Diablos Danzantes de Turiamo: espantando al demonio del exilio

Caracas, 25 Nov. AVN.- Mueve los pies con una maestría tal que parece que flotara. Juan de Dios Mijares agita su maraca y durante el baile se tambalean en sus cintura 18 ruidosos cencerros que espantan al demonio; también resuena el cascabel que, al igual que su nombre, lo heredó de su padre, quien fuera en vida el tercer capataz de los Diablos danzantes de Turiamo.

Los turiameros, que colocaban sus coloridos trajes y sus máscaras para burlarse del diablo y rendirse ante el Santísimo Sacramento nueve jueves después del Jueves Santo, el 30 de marzo de 1957, fueron corridos de sus tierras por la dictadura de Marcos Pérez Jiménez, para instalar allí una base naval.

"Cuando los sacaron lloraban porque tenían todo a la mano. Cultibaban arroz, maíz, granos, tenían el cacao, plátano, yuca y las salinas", dice Juan de Dios. Sin embargo, secaron las lágrimas y cargaron con sus santos hasta el Barrio 23 de Enero, el barrio El Recurso y La Coromoto, en Maracay, estado Aragua, donde se instalaron con sus manifestaciones, no con poca resistencia de un sector católico de la localidad que despectivamente los llamó "indios".

Con las maracas, instrumentos heredados de los pueblos originarios, los Diablos danzantes de Turiamo resistieron mientras las batían en sus manos por las calles del 23 de Enero, del barrio La Coromoto y de El Refugio.

El investigador Roberto Correa se remonta a las raíces de la fiesta en honor y alabanza al Santísimo Sacramento, en Bélgica, en 1230. Vincula la manifestación con el chamanismo indígena y deja abierta la posibilidad de que exista alguna relación entre los diablos danzantes de Venezuela y las antiguas cofradías y sociedades secretas del África negra.

La fiesta

Un mes duran los ensayos de los promeseros que bailarán por primera vez, y el miércoles, a las 8:00 de la mañana, en la víspera del día de Corpus Christi, empiezan a montar el altar del Santísimo Sacramento. Un cohete en el cielo avisa su instalación. Luego, el primer capataz santigua a los nuevos danzantes, hacen un sancocho y el velorio se extiende hasta el amanecer.

▸ DATOS PROPORCIONADOS:
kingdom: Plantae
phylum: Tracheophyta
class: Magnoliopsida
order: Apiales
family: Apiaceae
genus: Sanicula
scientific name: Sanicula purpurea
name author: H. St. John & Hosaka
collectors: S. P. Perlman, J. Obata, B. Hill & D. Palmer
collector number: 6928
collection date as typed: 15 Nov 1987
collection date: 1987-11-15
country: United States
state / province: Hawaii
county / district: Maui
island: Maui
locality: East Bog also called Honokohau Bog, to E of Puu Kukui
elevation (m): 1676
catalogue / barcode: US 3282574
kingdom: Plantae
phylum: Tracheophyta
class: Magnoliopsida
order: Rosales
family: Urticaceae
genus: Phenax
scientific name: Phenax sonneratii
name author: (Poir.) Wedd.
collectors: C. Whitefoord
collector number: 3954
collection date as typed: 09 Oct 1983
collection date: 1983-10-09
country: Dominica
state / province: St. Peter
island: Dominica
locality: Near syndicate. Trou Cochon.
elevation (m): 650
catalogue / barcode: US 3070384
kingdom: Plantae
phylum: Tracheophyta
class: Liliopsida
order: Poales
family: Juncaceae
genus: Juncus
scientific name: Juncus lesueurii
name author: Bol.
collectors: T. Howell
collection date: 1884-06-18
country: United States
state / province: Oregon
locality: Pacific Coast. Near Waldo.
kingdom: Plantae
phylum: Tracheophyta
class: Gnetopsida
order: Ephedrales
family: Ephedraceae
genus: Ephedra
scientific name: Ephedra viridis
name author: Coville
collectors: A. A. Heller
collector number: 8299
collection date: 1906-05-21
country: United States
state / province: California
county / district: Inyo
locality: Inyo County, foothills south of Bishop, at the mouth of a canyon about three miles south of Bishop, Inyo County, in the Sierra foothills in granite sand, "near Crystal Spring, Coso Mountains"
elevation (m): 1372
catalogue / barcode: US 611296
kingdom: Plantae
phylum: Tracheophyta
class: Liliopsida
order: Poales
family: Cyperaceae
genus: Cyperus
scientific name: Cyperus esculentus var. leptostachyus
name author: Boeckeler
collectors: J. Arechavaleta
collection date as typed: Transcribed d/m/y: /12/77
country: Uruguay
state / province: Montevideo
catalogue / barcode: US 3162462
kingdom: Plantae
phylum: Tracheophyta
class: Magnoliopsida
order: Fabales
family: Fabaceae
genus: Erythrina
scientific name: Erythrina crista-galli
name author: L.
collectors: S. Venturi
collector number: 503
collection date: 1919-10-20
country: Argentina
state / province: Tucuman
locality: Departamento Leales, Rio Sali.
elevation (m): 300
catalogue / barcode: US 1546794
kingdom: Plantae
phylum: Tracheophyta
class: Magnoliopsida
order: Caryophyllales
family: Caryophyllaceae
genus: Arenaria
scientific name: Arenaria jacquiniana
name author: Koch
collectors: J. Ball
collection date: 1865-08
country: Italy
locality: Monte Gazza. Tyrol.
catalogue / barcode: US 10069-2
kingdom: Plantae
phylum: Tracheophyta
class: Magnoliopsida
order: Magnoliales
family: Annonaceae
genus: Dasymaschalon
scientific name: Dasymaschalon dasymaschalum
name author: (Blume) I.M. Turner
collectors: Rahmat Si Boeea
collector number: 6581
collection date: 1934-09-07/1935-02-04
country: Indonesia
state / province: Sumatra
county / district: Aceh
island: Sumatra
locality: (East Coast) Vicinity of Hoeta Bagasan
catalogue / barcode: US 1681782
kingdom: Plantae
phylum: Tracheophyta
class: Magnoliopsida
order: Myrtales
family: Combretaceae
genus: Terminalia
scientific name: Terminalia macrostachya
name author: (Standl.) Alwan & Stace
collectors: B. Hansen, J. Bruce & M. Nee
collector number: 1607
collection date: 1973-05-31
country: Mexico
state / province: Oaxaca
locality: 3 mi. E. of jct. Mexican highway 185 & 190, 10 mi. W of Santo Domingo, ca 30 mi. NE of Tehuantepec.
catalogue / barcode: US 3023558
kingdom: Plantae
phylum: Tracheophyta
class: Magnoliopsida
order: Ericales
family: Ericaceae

▸ TAREA 1: Imprime sin cambios el pasaje del texto fuente que va desde "Con las maracas, instrumentos" hasta "secretas del África negra.", este último incluido.
▸ TAREA 2: Por favor, prosigue el texto sobre los Diablos Danzantes de Turiamo a partir de la última oración que aparece.

▸ RESPUESTA ESCRITA 1:
Con las maracas, instrumentos heredados de los pueblos originarios, los Diablos danzantes de Turiamo resistieron mientras las batían en sus manos por las calles del 23 de Enero, del barrio La Coromoto y de El Refugio.

El investigador Roberto Correa se remonta a las raíces de la fiesta en honor y alabanza al Santísimo Sacramento, en Bélgica, en 1230. Vincula la manifestación con el chamanismo indígena y deja abierta la posibilidad de que exista alguna relación entre los diablos danzantes de Venezuela y las antiguas cofradías y sociedades secretas del África negra.

▸ RESPUESTA ESCRITA 2:
A las 7:00 de la mañana del jueves caminan del 23 de Enero hasta La Coromoto y, en la casa de la rezandera Reina Faneites, se alistan. Se colocan sus trajes realizados con telas estampadas y de colores llamativos y cubren sus rostros con las máscaras, ya no de totuma y coco seco como lo hacían en Turiamo, sino de cartón y alambre, que ayuda a soportar el calor que arrecia en la ciudad de Maracay.

"En el momento de colocarse la máscara, el promesero danzante manifiesta un cambio de actitud. Refleja euforia, acompañada de una fuerza física manifestada en la virtuosidad y destreza de la danza", apunta Correa.

Juan de Dios Mijares se coloca una máscara que se asemeja a la imágen de un dragón, ajusta los cencerros en su cintura, pero además toma su mandador, una especie de látigo de cuero con un palo de madera, y su
maraca para emprender la marcha a la Iglesia y escuchar la misa con sus pares.

Llegan al templo bailando y se alejan de él moviendo los pies y las maracas. Son varias los bailes que ejecutan y los nombres de ellas salen de la boca de Juan de Dios Mijares como en coreografía: "La danza del caracol, la cruzada, la villana, la danza del mono, la danza del muerto. De las diabladas que existen somos la que tiene más danzas y el cuatro las acompaña".

El demonio del exilio

Juan de Dios Mijares asegura que fue por el siglo XVII cuando los diablos empezaron a bailar en Turiamo, por lo que tienen más de 300 años espantando al demonio, burlándose de él. Además, han pasado más de cinco décadas, desde el desalojo de la dictadura perejimenista, luchando con una fuerza diabólica no menos brutal: El exilio.

Unos 200 diablos danzan en promedio y cada año se suman más, sobre todo niños que desde muy corta edad se van enamorando con el baile. Así se reproducen los diablos danzantes y el fuego de la celebración crece, pero aún se siente la nostalgia por sus tierras.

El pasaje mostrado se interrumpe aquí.